Question

Consider the function `f(x) = 1/x` on the interval `[4, 11]` and answer the following?

Consider the function `f(x) = 1/x` on the interval `[4, 11]`.

(A) Find the average or mean slope of the function on this interval.

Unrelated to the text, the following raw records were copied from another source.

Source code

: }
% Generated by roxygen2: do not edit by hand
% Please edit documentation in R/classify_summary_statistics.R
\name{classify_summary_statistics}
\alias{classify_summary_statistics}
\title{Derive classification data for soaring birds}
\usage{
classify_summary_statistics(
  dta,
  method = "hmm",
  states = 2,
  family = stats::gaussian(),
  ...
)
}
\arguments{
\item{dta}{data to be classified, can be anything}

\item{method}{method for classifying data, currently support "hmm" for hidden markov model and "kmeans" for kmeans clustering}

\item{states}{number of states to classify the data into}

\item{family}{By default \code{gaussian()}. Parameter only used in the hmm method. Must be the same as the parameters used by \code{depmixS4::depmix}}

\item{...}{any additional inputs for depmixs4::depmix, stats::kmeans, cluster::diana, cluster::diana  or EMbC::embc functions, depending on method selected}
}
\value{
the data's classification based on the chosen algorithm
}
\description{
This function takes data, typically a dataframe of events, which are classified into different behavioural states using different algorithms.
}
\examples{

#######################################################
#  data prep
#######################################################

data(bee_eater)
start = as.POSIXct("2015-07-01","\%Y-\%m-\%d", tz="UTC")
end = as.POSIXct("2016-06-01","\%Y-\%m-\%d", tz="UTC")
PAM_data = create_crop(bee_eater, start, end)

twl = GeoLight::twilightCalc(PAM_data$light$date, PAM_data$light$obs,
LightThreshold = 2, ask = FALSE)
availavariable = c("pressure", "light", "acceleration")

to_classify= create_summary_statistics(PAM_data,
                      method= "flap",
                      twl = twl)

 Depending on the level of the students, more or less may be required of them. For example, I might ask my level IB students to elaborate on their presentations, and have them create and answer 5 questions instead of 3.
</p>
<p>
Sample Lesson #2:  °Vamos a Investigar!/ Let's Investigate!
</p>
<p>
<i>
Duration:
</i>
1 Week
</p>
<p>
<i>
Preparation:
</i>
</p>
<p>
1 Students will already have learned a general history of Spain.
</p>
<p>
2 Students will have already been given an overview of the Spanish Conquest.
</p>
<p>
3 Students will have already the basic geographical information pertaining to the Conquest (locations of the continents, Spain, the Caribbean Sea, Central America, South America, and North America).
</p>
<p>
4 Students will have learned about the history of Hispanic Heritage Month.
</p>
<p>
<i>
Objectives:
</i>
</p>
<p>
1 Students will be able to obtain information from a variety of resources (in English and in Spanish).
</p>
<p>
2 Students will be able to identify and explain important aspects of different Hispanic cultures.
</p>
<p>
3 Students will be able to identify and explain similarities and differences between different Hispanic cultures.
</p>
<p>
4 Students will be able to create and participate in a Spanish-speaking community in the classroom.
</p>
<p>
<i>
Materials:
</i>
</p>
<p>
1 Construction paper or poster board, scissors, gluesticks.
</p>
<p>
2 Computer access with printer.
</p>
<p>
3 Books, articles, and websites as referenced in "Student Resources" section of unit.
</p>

(B) By the Mean Value Theorem, we know there exists a `c` in the open interval `(4, 11)` such that `f'(c)` is equal to this mean slope. Find all values of `c` that work and list them (separated by commas) in a box.

Answer 1

See below.

Explanation:

A)

The Average Rate of change over an interval #[a,b] is given by:

`(f(b)-f(a))/(b-a)`

From example:

`(f(b)-f(a))/(b-a)=((1/11)-(1/4))/(11-4)=(-7/44)/7=color(blue)(-1/44)`

B)

The mean value theorem:

`f^'(c)=(f(b)-f(a))/(b-a)`

We already have the average rate of change `color(blue)(-1/44)`

So we need to differentiate `f(x)=1/x`, and then solve:

`f^'(x)=-1/44`

`dy/dx(1/x)=-x^-2=-1/x^2`

`:.`

`-1/x^2=-1/44`

`1/x^2=1/44`

`x^2=44=>x=+-sqrt(44)=+-2sqrt(11)~~+-6.6332`

For interval `(4,11)`

`color(blue)(c=2sqrt(11))`